Your voice is a dear one to me, and I am forever grateful that you did reach out on that day. You have taught me so much about loss, and about daring to move on, while never, ever forgetting.
Last week I heard the name “Finn,” and I snapped to attention, head swiveling so fast to see the little boy being called in the park. I thought for sure it must have been a mistake, and, indeed, he had already disappeared behind the climbing tree. I only caught a glimpse of his sneakers.
I thought of you, then, and Finn and Oscar and Posey and Dave, and wanted to tell you.
I know because of you that telling you that I remember him doesn’t hurt. I hope, at least, that that is still true.
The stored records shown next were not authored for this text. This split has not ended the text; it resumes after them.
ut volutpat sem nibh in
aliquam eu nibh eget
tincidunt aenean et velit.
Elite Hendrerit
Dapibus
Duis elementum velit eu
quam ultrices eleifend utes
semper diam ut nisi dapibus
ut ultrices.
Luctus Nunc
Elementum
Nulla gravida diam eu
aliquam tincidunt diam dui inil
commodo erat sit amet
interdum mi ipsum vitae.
I remember Finn, and I am able to talk now to babylost mamas with an open heart, not running away from the topic, all because of you.
Good luck in your program, dear Bon, and I look forward to calling you Dr. Bon one day!
April 18th, 2010 at 6:58 pm
Congratulations!
Happy Salutations…all the way around.
xxox.
April 19th, 2010 at 10:31 pm
Congratulations on four years! That is impressive friend.
April 22nd, 2010 at 12:03 pm
I discovered you late (as in, not all that long ago) and I rarely comment, but I very much enjoy your voice. You’re in my feedreader, and when I see you’ve posted I tend to save it till I have time to enjoy it. So I’m very glad you blog and hope you keep it up another 4 years, at least.